Khatami spoke to reporters early Saturday after observing the annual tradition of visiting the mausoleum of the late Ayatollah Ruhollah Khomeini, the father of Iran's 1979 Islamic revolution.

He called an "extraordinary meeting" of the Cabinet for later Saturday to discuss the crisis of the elections, IRNA reported.

His pro-reform government is believed to have two options. One is to refuse to take part in staging the elections, which would mean that hard-liners would hold them -- probably relying on the elite Revolutionary Guards and supporting military forces to organize the polls.
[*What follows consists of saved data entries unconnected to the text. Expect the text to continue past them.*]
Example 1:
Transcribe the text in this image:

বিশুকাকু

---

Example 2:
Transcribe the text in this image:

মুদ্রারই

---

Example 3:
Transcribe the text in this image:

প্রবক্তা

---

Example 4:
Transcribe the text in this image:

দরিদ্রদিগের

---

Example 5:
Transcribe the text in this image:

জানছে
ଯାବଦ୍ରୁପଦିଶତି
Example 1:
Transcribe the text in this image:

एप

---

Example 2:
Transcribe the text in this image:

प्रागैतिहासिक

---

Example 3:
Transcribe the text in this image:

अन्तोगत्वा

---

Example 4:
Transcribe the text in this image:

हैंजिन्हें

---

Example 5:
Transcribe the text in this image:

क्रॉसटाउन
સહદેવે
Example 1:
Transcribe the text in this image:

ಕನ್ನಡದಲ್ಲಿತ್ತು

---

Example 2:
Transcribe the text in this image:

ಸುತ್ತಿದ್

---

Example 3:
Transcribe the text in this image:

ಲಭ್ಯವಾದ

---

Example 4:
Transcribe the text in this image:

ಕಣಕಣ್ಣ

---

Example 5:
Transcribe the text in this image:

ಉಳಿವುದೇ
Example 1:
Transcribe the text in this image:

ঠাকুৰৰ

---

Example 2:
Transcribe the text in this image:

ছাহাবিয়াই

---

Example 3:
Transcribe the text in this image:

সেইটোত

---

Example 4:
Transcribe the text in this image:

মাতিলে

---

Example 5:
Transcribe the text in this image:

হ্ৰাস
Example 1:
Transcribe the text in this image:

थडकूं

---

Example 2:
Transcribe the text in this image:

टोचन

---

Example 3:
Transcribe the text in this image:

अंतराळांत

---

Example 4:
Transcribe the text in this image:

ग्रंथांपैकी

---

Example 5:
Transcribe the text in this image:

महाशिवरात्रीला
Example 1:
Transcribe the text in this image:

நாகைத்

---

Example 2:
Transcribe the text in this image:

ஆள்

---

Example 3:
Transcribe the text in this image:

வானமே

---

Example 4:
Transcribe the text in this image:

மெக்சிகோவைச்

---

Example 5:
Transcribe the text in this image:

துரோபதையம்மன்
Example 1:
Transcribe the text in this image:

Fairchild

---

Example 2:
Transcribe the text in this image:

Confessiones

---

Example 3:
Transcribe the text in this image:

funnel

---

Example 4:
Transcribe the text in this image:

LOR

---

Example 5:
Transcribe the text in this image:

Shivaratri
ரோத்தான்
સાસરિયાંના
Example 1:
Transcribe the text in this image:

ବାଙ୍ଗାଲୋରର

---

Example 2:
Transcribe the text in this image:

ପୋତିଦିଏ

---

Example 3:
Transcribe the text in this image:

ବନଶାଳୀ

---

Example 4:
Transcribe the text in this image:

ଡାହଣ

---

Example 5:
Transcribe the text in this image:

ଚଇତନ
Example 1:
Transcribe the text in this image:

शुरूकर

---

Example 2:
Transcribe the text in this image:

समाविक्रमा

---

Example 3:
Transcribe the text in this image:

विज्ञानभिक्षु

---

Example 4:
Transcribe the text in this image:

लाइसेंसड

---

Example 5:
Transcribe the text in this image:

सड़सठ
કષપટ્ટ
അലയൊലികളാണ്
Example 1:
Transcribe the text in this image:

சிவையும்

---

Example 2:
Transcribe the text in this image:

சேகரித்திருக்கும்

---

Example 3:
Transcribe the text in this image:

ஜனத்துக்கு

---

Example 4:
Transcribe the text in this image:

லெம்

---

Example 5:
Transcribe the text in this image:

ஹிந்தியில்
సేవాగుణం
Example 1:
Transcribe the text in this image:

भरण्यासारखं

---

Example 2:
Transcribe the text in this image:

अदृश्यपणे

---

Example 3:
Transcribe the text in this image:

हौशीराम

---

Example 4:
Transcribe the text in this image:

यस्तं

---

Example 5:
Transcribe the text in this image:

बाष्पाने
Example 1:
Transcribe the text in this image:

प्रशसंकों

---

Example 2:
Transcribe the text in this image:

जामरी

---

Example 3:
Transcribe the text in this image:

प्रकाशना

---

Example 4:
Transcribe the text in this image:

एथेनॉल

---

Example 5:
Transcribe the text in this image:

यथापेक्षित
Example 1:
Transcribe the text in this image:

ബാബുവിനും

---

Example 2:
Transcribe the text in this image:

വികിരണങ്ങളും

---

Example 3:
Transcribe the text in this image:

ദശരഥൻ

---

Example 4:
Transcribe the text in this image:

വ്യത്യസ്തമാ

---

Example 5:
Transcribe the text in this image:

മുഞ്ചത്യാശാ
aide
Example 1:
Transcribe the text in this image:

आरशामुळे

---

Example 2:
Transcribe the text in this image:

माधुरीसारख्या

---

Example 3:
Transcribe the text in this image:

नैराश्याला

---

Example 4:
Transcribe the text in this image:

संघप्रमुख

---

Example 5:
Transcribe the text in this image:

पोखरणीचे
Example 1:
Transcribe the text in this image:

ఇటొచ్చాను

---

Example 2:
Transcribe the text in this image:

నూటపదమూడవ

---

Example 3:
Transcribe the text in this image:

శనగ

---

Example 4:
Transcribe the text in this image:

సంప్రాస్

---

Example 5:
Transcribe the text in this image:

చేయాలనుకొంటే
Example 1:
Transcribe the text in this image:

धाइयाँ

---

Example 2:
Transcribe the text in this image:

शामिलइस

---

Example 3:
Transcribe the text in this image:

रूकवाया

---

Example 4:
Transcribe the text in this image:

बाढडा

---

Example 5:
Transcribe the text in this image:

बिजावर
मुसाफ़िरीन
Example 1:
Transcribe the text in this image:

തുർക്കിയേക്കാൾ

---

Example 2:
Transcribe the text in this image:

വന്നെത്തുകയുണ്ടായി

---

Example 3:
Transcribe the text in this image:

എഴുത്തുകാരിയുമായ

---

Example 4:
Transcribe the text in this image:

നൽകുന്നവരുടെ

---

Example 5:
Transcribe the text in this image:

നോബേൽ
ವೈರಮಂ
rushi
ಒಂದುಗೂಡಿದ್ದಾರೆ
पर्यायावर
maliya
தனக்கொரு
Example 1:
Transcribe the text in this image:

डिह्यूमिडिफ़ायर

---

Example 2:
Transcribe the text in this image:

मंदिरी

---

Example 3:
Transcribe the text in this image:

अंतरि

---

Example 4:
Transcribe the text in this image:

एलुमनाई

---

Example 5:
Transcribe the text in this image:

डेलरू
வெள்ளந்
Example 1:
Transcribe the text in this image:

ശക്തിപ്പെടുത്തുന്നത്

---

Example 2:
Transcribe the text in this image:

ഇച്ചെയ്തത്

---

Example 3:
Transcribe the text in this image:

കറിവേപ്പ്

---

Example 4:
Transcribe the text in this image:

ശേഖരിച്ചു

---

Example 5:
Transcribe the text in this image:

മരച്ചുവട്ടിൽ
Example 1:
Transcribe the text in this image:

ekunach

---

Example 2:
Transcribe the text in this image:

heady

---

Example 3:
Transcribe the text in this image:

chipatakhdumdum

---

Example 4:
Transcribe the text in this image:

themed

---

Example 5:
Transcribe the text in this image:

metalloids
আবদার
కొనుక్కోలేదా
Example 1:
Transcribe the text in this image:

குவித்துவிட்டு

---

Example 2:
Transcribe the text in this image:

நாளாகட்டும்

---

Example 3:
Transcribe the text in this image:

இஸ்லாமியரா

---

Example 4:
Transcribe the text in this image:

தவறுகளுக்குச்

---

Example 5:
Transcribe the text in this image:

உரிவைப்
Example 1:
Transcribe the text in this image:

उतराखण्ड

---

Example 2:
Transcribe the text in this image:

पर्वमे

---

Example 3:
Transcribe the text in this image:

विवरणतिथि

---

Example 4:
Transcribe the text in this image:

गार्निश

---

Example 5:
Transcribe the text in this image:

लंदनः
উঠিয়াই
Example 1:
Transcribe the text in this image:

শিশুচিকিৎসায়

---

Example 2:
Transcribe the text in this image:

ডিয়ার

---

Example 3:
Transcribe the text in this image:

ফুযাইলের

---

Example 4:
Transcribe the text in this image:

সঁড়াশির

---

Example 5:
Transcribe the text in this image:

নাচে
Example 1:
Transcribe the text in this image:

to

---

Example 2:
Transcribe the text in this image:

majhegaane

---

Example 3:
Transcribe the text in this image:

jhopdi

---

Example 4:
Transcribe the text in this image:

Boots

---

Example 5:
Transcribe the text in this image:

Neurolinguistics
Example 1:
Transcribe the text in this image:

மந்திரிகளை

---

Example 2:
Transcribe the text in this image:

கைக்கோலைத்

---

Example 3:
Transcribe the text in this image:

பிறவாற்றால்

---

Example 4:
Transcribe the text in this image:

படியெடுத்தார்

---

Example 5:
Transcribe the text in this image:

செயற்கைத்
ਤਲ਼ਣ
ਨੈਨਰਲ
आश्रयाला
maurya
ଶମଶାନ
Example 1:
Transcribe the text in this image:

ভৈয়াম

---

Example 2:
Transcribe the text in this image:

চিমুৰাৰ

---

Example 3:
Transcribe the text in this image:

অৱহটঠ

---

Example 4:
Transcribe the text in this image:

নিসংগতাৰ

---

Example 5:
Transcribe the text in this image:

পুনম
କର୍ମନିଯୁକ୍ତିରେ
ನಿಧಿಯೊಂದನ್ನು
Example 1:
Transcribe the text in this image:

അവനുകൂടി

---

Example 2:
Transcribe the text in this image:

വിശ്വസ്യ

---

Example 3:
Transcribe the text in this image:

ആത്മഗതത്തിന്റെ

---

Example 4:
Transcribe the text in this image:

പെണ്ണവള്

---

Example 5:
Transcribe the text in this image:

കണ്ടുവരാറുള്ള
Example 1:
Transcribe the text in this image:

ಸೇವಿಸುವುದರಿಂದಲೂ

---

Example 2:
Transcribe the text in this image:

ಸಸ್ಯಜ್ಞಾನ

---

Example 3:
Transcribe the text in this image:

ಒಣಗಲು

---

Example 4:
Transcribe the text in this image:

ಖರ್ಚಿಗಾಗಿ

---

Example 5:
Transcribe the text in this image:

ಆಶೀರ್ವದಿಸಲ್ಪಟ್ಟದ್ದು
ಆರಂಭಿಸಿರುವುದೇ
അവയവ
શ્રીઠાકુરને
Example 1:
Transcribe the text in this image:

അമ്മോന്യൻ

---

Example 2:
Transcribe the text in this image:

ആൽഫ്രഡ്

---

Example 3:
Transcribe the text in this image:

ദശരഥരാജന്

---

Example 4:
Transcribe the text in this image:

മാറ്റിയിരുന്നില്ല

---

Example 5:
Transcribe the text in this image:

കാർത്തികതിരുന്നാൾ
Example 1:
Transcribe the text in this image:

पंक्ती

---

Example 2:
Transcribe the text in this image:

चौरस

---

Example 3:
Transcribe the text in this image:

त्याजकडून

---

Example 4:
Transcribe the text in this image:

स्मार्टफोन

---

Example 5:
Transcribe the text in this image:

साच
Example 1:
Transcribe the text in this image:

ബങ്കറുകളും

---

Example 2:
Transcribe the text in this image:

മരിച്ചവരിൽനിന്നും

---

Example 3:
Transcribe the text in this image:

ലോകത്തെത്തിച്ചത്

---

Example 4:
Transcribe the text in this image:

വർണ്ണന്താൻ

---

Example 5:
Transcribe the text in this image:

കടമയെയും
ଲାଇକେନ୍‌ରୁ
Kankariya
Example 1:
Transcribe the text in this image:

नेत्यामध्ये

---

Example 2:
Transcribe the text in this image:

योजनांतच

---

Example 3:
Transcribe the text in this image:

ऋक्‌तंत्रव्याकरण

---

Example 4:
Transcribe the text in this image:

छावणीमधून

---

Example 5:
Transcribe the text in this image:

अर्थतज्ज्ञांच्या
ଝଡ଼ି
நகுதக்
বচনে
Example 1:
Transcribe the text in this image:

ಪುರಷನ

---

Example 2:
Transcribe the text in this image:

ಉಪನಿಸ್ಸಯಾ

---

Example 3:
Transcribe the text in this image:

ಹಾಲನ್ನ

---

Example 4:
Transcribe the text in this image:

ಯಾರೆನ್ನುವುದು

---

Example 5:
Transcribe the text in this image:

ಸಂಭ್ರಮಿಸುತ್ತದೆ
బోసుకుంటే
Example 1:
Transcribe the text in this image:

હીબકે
The other option would be to defy the Guardian Council and instruct the Interior Ministry, which would normally organize the elections, to list all disqualified candidates on the ballots.

In an effort to poll public pinion, the Web site of the government spokesman asked Internet surfers Saturday to vote "Yes" or "No" on the second option.

Guardian Council rejects bid to postpone vote

On Thursday, Lari proposed postponing the elections "due to lack of real competition and failure to meet the basic demands of prospective candidates for free elections," but the Guardian Council rejected the proposal.

Most members of the 12-seat council are hand-picked by Iran's supreme leader, Ayatollah Ali Khamenei.

Reformists accuse the council of disqualifying liberals to sway the polls in the conservatives' favor. The hard-liners say the disqualified lacked the criteria to stand. But those disqualified include 80 sitting members of parliament.

Saeed Shariati, a leader of Iran's biggest reformist party, the Islamic Iran Participation Front, said his party had no option but to boycott the polls.

"The council statement means there is no option left for us but to boycott this sham election ... as Iran's biggest party, almost all our candidates have been barred," Shariati told The Associated Press on Friday.

The front's leader, Mohammad Reza Khatami, who is also a deputy speaker of parliament and one of the disqualified, has said the party will not take part in elections with mass disqualifications "because the result would be clear beforehand."

Khatami is the younger brother of President Khatami, whose program of greater democracy and a relaxation of the Islamic social code has been thwarted by hard-liners who control key organs of state.